◆ Task requirements ◆
Exactly the lines below from the one with "<li><a href='#tocuniq12'>Caput X.</a></li>" up to and including the one with "2. Hoc est sacrificium" make up the answer, with nothing else added.

(Document images with source code)
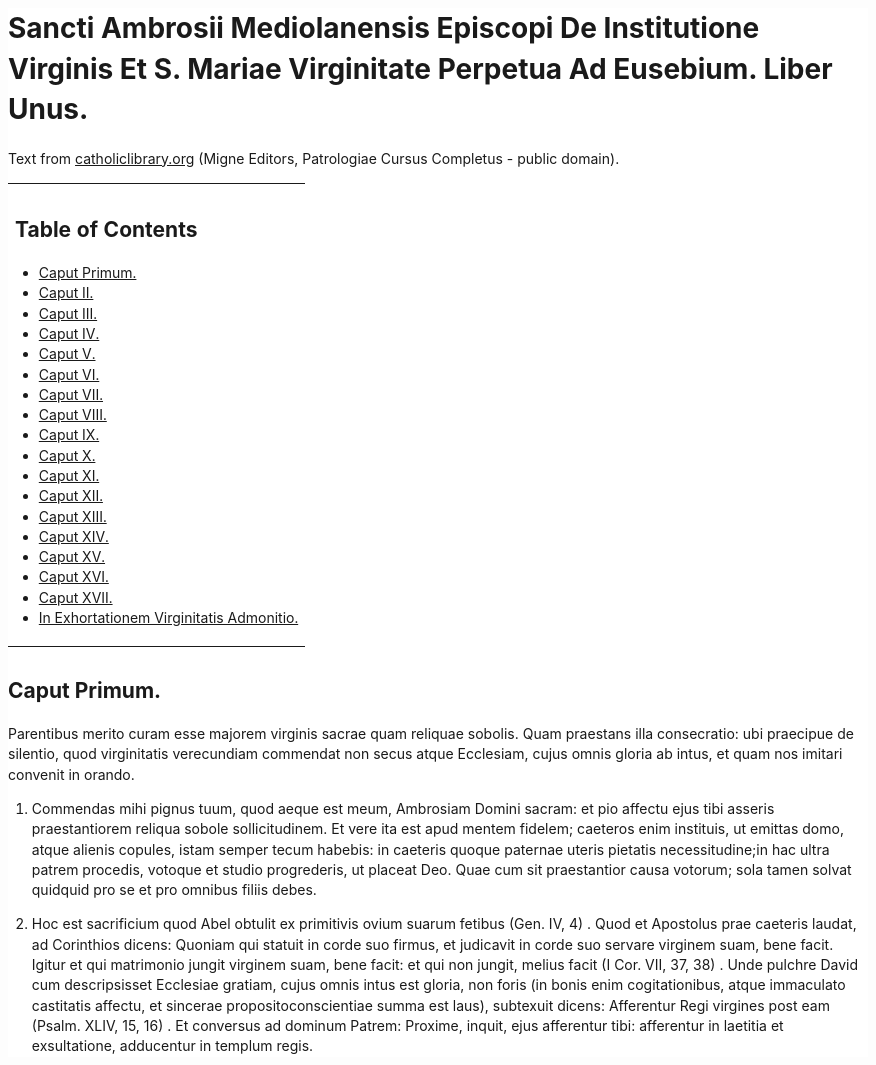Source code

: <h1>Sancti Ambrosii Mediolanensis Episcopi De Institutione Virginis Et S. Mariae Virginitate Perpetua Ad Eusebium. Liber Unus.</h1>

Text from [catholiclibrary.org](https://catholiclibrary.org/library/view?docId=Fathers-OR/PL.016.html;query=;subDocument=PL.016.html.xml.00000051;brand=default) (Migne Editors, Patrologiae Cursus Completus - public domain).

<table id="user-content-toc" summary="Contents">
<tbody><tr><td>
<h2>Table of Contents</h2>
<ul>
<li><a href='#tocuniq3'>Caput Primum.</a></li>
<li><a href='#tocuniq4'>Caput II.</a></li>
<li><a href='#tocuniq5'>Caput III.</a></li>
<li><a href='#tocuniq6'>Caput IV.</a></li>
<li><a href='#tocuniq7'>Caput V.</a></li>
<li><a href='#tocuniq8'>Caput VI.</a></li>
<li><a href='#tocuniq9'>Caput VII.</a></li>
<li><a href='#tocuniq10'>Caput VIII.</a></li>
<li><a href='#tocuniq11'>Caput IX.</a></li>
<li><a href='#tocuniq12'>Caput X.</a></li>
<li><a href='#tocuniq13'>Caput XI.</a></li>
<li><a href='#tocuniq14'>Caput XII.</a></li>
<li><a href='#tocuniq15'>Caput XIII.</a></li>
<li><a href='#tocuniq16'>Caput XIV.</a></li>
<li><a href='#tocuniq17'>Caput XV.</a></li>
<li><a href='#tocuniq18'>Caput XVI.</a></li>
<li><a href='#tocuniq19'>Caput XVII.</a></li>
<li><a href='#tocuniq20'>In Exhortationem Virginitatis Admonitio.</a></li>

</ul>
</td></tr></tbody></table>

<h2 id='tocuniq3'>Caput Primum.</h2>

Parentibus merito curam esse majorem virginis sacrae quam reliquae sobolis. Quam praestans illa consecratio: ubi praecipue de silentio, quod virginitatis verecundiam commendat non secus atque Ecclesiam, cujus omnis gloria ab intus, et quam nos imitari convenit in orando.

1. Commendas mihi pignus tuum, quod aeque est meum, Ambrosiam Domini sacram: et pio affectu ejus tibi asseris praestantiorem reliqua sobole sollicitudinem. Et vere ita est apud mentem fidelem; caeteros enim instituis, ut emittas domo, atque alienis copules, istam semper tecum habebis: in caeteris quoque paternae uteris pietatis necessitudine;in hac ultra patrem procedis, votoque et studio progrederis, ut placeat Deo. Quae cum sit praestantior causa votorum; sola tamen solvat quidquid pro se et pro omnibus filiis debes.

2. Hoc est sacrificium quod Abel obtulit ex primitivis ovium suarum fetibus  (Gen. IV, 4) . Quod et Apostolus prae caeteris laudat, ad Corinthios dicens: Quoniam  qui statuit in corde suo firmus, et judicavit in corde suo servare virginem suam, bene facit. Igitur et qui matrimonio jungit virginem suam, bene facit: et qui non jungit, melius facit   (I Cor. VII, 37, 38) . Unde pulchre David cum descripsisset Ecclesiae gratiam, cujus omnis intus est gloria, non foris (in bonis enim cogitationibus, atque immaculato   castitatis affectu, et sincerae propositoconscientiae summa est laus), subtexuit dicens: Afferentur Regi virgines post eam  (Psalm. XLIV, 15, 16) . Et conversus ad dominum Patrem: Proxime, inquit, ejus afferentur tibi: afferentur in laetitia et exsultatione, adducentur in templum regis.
* * *
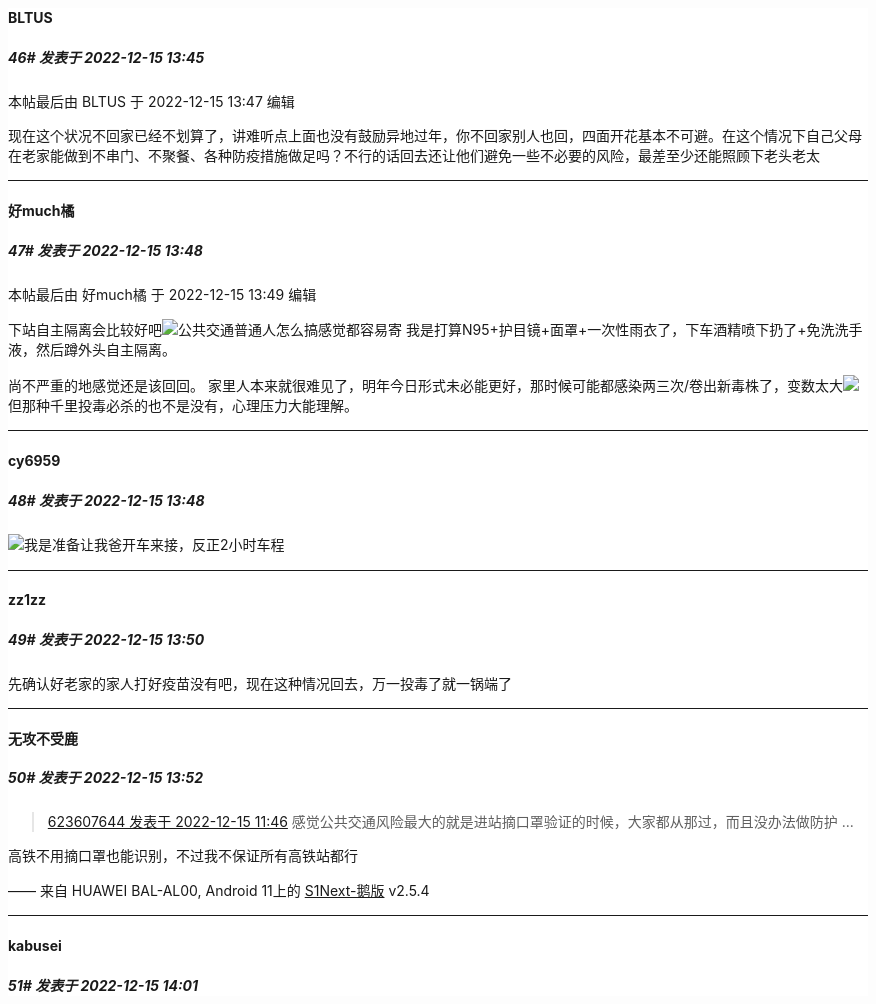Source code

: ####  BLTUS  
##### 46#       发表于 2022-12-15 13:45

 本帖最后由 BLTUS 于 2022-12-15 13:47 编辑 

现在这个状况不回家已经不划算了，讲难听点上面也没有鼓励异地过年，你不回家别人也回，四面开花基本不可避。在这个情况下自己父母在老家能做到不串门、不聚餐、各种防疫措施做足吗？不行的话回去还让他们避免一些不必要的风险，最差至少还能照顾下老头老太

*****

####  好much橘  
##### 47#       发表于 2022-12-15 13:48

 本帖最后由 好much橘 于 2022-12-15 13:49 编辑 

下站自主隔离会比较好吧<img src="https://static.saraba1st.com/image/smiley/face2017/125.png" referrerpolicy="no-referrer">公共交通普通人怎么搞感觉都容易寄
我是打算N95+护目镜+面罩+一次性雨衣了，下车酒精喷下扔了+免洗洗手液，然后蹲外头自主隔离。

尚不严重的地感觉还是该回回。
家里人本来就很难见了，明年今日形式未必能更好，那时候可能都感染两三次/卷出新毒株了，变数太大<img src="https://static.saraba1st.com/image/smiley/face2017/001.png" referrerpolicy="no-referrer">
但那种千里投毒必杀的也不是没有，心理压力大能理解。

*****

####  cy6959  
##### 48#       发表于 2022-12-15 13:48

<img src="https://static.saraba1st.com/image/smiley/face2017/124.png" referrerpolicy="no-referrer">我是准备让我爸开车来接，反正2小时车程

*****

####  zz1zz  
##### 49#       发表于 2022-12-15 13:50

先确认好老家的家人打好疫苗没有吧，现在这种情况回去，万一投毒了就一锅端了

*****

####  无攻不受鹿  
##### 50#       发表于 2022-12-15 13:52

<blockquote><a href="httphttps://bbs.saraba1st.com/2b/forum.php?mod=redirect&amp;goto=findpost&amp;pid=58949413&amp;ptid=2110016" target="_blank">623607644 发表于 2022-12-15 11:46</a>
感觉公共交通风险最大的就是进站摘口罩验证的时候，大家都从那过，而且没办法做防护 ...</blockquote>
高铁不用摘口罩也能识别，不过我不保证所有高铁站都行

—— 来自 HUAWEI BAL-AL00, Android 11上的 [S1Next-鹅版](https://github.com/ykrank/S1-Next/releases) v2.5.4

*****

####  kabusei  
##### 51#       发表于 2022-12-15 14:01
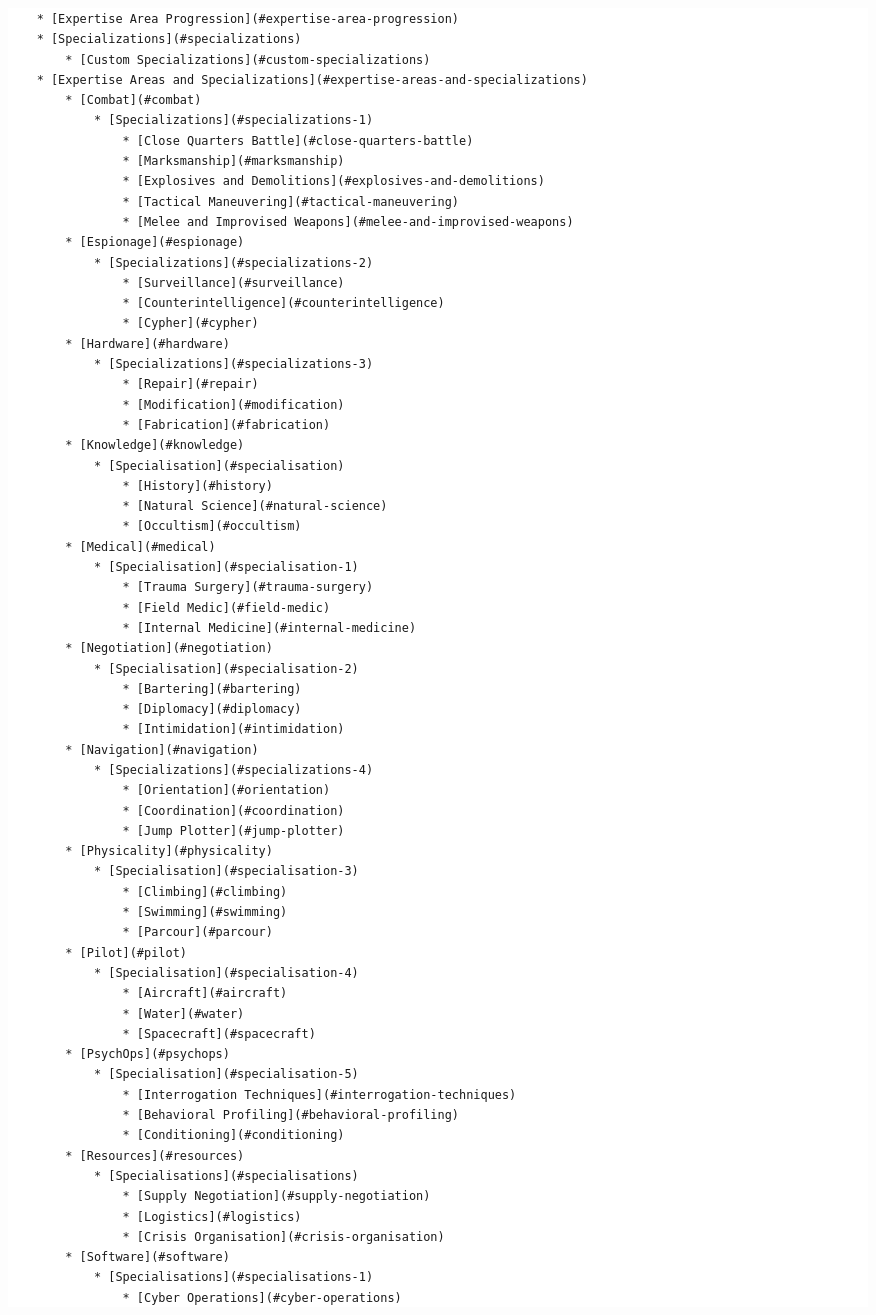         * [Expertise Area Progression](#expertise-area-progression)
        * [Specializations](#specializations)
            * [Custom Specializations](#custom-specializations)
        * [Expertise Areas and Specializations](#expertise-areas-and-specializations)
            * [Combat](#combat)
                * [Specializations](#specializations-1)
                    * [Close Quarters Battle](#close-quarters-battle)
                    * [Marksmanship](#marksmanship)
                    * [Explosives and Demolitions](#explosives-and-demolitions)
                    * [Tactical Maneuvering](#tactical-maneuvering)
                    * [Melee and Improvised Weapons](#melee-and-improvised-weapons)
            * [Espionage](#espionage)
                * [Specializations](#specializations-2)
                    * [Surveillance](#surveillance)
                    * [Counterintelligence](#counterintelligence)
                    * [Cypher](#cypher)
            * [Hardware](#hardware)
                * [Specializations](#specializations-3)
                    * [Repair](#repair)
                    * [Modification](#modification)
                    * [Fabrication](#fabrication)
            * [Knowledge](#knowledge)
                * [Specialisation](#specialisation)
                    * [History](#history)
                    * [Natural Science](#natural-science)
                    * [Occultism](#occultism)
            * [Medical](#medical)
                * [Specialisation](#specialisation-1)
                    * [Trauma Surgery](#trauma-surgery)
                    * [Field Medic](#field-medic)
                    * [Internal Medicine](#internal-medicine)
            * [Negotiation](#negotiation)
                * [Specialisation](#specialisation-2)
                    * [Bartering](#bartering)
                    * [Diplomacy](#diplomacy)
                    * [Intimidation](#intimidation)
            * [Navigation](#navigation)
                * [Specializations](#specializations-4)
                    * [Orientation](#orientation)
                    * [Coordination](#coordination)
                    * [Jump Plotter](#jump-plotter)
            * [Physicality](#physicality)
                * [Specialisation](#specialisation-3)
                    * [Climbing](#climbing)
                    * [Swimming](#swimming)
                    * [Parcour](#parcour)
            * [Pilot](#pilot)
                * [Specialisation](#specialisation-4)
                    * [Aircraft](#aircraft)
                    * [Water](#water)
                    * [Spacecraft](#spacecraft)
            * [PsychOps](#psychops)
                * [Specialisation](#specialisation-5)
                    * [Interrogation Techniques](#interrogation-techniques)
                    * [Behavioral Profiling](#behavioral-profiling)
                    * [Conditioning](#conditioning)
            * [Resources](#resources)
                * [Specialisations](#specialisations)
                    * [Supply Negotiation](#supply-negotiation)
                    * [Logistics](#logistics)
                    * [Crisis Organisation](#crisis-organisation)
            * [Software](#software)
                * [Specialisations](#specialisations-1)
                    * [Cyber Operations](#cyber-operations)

◆ Response for this exercise ◆
<li><a href='#tocuniq12'>Caput X.</a></li>
<li><a href='#tocuniq13'>Caput XI.</a></li>
<li><a href='#tocuniq14'>Caput XII.</a></li>
<li><a href='#tocuniq15'>Caput XIII.</a></li>
<li><a href='#tocuniq16'>Caput XIV.</a></li>
<li><a href='#tocuniq17'>Caput XV.</a></li>
<li><a href='#tocuniq18'>Caput XVI.</a></li>
<li><a href='#tocuniq19'>Caput XVII.</a></li>
<li><a href='#tocuniq20'>In Exhortationem Virginitatis Admonitio.</a></li>

</ul>
</td></tr></tbody></table>

<h2 id='tocuniq3'>Caput Primum.</h2>

Parentibus merito curam esse majorem virginis sacrae quam reliquae sobolis. Quam praestans illa consecratio: ubi praecipue de silentio, quod virginitatis verecundiam commendat non secus atque Ecclesiam, cujus omnis gloria ab intus, et quam nos imitari convenit in orando.

1. Commendas mihi pignus tuum, quod aeque est meum, Ambrosiam Domini sacram: et pio affectu ejus tibi asseris praestantiorem reliqua sobole sollicitudinem. Et vere ita est apud mentem fidelem; caeteros enim instituis, ut emittas domo, atque alienis copules, istam semper tecum habebis: in caeteris quoque paternae uteris pietatis necessitudine;in hac ultra patrem procedis, votoque et studio progrederis, ut placeat Deo. Quae cum sit praestantior causa votorum; sola tamen solvat quidquid pro se et pro omnibus filiis debes.

2. Hoc est sacrificium quod Abel obtulit ex primitivis ovium suarum fetibus  (Gen. IV, 4) . Quod et Apostolus prae caeteris laudat, ad Corinthios dicens: Quoniam  qui statuit in corde suo firmus, et judicavit in corde suo servare virginem suam, bene facit. Igitur et qui matrimonio jungit virginem suam, bene facit: et qui non jungit, melius facit   (I Cor. VII, 37, 38) . Unde pulchre David cum descripsisset Ecclesiae gratiam, cujus omnis intus est gloria, non foris (in bonis enim cogitationibus, atque immaculato   castitatis affectu, et sincerae propositoconscientiae summa est laus), subtexuit dicens: Afferentur Regi virgines post eam  (Psalm. XLIV, 15, 16) . Et conversus ad dominum Patrem: Proxime, inquit, ejus afferentur tibi: afferentur in laetitia et exsultatione, adducentur in templum regis.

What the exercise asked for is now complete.